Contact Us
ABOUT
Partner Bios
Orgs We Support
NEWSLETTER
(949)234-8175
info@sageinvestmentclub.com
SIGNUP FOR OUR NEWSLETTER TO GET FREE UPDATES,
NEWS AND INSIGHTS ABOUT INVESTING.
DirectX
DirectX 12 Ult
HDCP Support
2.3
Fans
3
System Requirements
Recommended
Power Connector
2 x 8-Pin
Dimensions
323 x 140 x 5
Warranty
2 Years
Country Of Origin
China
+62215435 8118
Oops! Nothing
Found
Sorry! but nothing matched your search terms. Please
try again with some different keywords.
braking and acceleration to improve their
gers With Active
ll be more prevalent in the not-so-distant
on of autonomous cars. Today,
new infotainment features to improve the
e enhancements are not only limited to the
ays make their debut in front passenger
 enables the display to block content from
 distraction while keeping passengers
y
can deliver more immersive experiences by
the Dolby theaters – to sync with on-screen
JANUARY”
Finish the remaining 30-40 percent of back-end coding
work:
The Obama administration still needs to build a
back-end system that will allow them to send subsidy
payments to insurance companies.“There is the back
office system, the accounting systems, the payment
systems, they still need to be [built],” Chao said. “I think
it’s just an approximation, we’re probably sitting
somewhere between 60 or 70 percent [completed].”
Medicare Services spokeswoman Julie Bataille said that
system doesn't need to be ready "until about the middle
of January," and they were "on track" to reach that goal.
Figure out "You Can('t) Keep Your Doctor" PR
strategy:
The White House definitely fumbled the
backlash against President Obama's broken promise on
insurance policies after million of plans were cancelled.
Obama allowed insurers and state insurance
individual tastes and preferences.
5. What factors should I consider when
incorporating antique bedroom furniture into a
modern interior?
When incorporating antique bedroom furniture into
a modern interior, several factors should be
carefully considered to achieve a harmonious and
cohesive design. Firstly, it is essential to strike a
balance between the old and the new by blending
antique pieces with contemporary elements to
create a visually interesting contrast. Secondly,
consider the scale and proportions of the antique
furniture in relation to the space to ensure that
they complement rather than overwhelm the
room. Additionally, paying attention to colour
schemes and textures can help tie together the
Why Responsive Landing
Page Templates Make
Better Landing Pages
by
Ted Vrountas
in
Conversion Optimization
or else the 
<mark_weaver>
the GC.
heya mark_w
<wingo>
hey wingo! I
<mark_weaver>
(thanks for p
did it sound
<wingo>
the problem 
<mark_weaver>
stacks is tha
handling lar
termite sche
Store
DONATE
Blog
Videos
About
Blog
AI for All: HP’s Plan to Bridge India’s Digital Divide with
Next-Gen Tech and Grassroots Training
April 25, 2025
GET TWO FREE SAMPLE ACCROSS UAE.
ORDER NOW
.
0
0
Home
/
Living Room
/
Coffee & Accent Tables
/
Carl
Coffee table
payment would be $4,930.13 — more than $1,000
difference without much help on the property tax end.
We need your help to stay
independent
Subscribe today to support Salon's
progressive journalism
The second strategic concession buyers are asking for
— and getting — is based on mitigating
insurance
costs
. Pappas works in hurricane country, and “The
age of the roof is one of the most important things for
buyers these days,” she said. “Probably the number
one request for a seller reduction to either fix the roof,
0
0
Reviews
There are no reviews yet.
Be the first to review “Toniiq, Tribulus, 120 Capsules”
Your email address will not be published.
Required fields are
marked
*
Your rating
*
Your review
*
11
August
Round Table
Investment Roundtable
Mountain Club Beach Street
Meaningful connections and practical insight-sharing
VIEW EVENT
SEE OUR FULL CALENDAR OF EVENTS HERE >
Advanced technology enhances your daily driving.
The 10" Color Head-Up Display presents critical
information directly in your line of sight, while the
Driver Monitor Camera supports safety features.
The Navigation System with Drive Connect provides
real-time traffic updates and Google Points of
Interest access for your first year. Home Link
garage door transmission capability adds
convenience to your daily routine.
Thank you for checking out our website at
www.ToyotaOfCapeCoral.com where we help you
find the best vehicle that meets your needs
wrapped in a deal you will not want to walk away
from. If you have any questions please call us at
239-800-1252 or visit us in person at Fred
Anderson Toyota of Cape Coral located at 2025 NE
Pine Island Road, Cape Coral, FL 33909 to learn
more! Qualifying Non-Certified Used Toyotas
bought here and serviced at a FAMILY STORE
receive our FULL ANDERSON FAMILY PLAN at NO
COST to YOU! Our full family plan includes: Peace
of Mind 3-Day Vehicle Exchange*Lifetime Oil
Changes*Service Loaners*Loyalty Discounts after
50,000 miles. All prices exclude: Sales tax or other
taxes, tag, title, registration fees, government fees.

§

[PROBLEM TO SOLVE]
Give the lines from the start of the material through the line containing "somewhere between 60", both included, as a numbered list with any blank lines left out.

[TASK RESPONSE]
1. Contact Us
2. ABOUT
3. Partner Bios
4. Orgs We Support
5. NEWSLETTER
6. (949)234-8175
7. info@sageinvestmentclub.com
8. SIGNUP FOR OUR NEWSLETTER TO GET FREE UPDATES,
9. NEWS AND INSIGHTS ABOUT INVESTING.
10. DirectX
11. DirectX 12 Ult
12. HDCP Support
13. 2.3
14. Fans
15. 3
16. System Requirements
17. Recommended
18. Power Connector
19. 2 x 8-Pin
20. Dimensions
21. 323 x 140 x 5
22. Warranty
23. 2 Years
24. Country Of Origin
25. China
26. +62215435 8118
27. Oops! Nothing
28. Found
29. Sorry! but nothing matched your search terms. Please
30. try again with some different keywords.
31. braking and acceleration to improve their
32. gers With Active
33. ll be more prevalent in the not-so-distant
34. on of autonomous cars. Today,
35. new infotainment features to improve the
36. e enhancements are not only limited to the
37. ays make their debut in front passenger
38.  enables the display to block content from
39.  distraction while keeping passengers
40. y
41. can deliver more immersive experiences by
42. the Dolby theaters – to sync with on-screen
43. JANUARY”
44. Finish the remaining 30-40 percent of back-end coding
45. work:
46. The Obama administration still needs to build a
47. back-end system that will allow them to send subsidy
48. payments to insurance companies.“There is the back
49. office system, the accounting systems, the payment
50. systems, they still need to be [built],” Chao said. “I think
51. it’s just an approximation, we’re probably sitting
52. somewhere between 60 or 70 percent [completed].”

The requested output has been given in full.